I work on two trials in children which are both taking place in Africa. My main responsibility is to oversee the collection of data in these trials and to ensure it is accurate. The data are collected by the trial teams in the African centres, and they enter it on the database. I must make sure the data are entered in a timely fashion and are consistent. The data then go to the statistician, who might ask me to query more things with the doctors and trial teams.
I also assist the trial manager with the overall running of the trials. We write and update various trial documents such as protocols and case report forms, which are used by the doctors to record information about the patients in the trial. We have to ensure that the trials are running in accordance with the Good Clinical Practice guidelines.

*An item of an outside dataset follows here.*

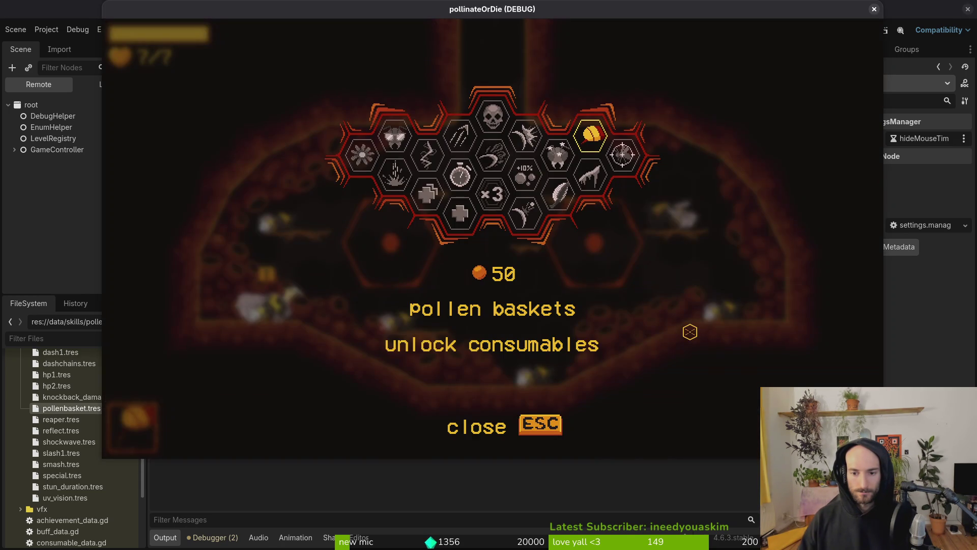
{"action": "key", "text": "Escape"}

What does a typical day look like?
A typical day might involve a teleconference with the teams working in Africa. We would discuss the running of the trial, recruitment and any data queries. Sometimes important clinical events in the trial might be faxed through to me and I must review these, and send them to our clinician if necessary.
I have a degree in Biology and a masters in Epidemiology. Though these aren’t necessarily essential for my job, they provide me with a good scientific background and the skills needed to do my job well. I have to be very organised with good attention to detail. A large part of my job involves communicating clearly, both written and orally, with many different people. Although I work as part of team, I often have to make decisions following guidance from trial documents, such as manuals of Standard Operating Procedures (SOP) or protocols.
There are opportunities for training relevant to my job. This job provides me with the experience necessary for promotion to jobs such as trial or project manager, particularly as I work across different trials, and also to data scientist. There are also opportunities in pharmaceutical companies or other medical research organisations.